When you reach the line containing "(C) At the conclusion" in the entries below, begin reproducing lines exactly, and stop once the line containing "this section that" is done.
*** Material for this exercise ***
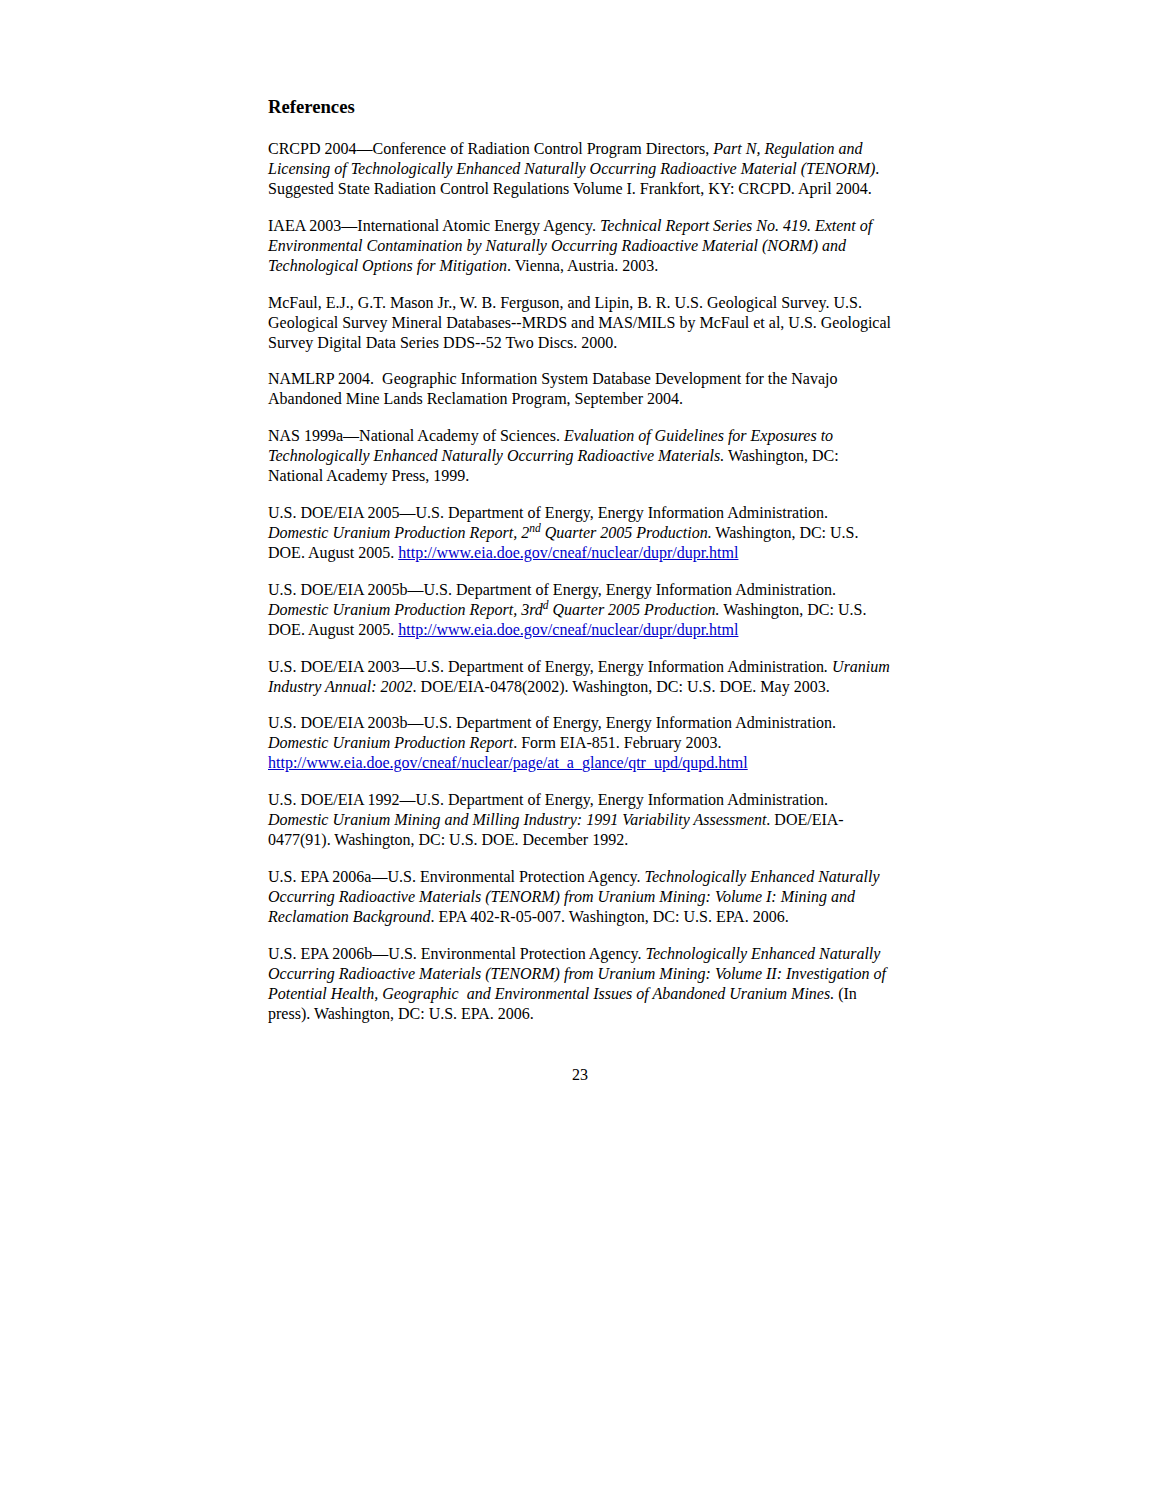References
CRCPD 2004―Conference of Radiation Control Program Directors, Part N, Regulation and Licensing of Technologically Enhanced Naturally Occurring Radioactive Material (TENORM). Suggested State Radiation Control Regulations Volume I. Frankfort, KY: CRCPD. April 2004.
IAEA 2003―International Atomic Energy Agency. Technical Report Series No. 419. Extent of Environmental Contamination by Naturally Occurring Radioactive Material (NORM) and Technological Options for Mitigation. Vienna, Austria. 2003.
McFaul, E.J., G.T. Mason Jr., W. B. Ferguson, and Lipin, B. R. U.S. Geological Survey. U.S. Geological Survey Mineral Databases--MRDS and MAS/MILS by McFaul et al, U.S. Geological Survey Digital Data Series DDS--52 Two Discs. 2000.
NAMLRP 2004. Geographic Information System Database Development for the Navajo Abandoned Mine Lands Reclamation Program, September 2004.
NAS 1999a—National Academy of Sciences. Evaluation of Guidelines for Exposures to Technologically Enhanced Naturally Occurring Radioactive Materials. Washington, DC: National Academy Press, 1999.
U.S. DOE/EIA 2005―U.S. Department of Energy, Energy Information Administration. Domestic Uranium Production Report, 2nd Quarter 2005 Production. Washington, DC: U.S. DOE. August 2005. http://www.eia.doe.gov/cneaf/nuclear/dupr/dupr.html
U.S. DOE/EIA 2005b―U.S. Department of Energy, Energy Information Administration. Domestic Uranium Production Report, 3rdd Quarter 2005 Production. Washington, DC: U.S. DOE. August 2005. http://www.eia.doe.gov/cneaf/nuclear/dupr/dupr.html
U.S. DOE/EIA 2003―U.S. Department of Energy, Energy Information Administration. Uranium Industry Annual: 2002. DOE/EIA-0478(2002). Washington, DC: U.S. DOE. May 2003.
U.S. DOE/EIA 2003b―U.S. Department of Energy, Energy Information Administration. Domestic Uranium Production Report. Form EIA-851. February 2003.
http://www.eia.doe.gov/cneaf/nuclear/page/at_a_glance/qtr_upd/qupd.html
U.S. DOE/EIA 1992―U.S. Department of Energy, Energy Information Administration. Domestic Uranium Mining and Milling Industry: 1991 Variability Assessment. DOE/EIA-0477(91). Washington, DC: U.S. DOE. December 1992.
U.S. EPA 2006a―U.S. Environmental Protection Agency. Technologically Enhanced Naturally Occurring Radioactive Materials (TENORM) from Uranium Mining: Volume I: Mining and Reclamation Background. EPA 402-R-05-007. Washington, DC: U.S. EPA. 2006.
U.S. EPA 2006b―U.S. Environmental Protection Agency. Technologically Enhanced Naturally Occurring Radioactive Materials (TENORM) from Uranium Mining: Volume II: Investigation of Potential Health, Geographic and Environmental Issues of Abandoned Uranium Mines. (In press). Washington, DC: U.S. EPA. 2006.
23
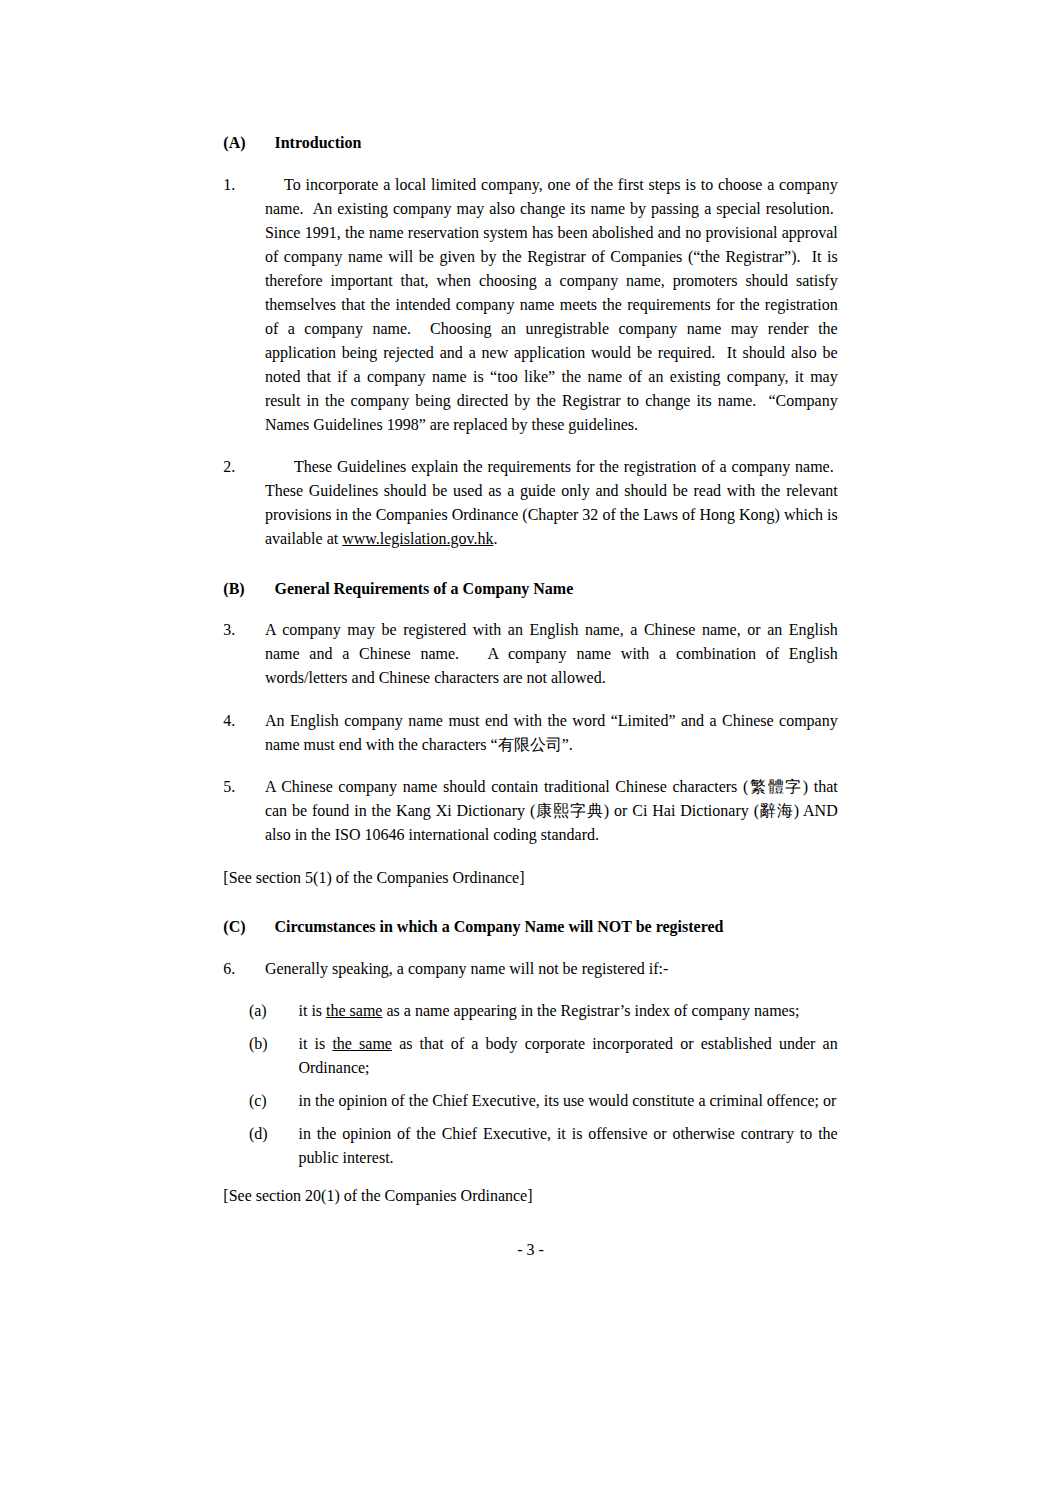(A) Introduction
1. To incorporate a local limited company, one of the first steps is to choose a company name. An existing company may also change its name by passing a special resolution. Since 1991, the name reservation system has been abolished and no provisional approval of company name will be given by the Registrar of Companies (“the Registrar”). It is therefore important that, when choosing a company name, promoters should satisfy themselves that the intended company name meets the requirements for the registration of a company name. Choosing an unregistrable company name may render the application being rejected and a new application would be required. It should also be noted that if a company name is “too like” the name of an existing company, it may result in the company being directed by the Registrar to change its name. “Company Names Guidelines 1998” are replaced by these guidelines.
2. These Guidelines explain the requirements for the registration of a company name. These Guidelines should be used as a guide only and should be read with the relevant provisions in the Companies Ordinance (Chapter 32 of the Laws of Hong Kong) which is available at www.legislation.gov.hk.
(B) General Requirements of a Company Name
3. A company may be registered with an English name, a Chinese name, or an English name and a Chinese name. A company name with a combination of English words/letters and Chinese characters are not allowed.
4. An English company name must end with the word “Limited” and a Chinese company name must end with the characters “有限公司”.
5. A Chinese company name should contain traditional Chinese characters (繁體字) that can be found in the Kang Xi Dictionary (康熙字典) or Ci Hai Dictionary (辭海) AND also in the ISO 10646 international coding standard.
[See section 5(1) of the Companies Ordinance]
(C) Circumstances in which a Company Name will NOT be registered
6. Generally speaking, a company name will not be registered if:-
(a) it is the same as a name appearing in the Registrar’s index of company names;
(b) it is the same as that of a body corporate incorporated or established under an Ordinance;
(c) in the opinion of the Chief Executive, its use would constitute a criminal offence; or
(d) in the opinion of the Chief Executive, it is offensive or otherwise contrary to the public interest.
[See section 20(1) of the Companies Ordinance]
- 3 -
*** End of Material for this exercise ***
*** Material for this exercise ***
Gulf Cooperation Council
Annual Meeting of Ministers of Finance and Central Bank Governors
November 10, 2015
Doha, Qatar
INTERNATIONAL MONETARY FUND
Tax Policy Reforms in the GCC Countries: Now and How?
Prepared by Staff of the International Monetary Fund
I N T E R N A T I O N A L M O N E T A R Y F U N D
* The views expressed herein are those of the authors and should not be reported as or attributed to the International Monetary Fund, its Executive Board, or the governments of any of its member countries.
*** End of Material for this exercise ***
*** Material for this exercise ***
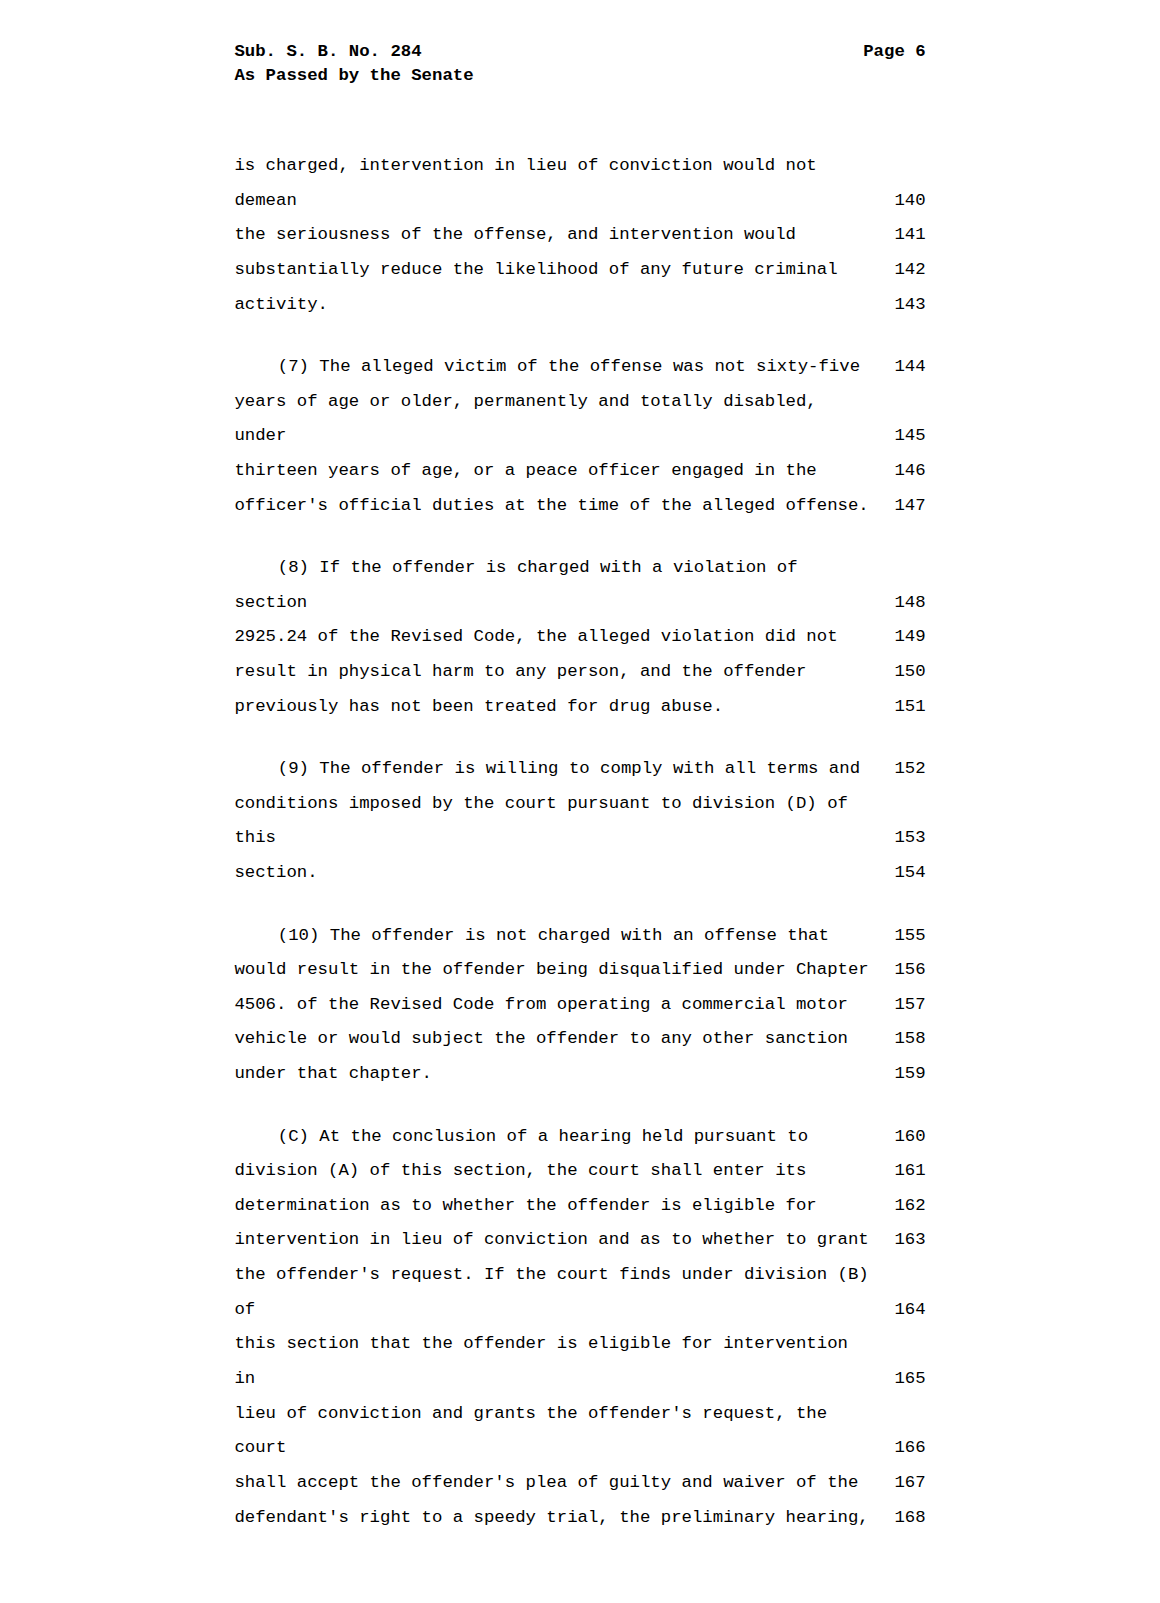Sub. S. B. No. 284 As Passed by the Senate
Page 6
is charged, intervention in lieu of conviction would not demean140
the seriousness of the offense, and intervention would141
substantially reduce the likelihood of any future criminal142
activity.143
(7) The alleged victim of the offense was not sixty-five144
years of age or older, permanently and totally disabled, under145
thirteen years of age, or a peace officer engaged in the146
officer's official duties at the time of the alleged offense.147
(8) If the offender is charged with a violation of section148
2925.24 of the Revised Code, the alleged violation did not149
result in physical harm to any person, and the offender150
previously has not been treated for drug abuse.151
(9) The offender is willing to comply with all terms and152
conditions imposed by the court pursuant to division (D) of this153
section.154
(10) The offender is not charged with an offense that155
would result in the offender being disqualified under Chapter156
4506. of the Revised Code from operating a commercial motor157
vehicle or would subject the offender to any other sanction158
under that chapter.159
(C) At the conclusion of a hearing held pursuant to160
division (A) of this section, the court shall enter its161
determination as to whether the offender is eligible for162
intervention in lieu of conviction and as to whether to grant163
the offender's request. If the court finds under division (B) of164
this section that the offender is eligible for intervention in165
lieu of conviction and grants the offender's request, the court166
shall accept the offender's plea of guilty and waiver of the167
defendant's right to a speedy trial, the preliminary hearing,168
*** End of Material for this exercise ***
- _Exercise result_
(C) At the conclusion of a hearing held pursuant to160
division (A) of this section, the court shall enter its161
determination as to whether the offender is eligible for162
intervention in lieu of conviction and as to whether to grant163
the offender's request. If the court finds under division (B) of164
this section that the offender is eligible for intervention in165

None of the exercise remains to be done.